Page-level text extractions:
____________________

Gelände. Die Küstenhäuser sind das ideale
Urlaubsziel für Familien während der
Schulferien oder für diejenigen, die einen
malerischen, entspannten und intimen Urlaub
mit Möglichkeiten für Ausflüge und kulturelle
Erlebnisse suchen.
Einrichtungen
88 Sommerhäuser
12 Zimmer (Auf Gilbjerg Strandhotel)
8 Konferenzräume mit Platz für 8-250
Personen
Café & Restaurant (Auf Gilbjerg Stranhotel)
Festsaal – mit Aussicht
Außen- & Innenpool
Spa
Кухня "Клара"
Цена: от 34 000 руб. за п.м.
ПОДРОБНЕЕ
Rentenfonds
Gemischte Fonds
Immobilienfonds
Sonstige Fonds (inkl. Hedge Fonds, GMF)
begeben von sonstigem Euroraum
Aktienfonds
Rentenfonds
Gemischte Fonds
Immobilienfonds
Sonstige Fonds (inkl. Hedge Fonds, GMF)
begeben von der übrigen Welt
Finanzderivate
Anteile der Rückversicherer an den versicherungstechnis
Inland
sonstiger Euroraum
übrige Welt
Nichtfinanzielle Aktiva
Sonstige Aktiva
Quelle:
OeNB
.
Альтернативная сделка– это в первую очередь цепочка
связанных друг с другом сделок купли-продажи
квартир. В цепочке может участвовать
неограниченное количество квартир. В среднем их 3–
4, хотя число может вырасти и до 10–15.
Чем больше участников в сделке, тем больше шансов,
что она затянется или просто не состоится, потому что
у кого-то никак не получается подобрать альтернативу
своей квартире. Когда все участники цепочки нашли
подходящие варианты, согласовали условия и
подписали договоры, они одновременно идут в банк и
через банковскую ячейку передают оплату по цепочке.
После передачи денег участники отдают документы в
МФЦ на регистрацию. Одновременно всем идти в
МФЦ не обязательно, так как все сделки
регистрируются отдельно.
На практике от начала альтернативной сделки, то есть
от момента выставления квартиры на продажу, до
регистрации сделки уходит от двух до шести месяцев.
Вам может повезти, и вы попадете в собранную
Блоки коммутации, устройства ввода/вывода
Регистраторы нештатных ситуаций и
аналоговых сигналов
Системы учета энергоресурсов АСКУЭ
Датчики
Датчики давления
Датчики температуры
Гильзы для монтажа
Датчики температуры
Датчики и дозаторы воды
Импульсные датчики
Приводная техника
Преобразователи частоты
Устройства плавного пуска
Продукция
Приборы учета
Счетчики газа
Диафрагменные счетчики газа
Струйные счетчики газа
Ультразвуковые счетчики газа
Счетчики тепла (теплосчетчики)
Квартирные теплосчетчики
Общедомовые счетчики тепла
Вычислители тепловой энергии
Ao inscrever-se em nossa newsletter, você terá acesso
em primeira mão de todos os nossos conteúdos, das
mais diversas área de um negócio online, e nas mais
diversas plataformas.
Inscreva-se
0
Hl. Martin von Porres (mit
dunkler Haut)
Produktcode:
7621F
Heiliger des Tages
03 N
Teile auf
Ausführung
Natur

____________________

- [About this task] Whenever a line above contains "Aktiva", copy that line.

- [Exercise response]
Nichtfinanzielle Aktiva
Sonstige Aktiva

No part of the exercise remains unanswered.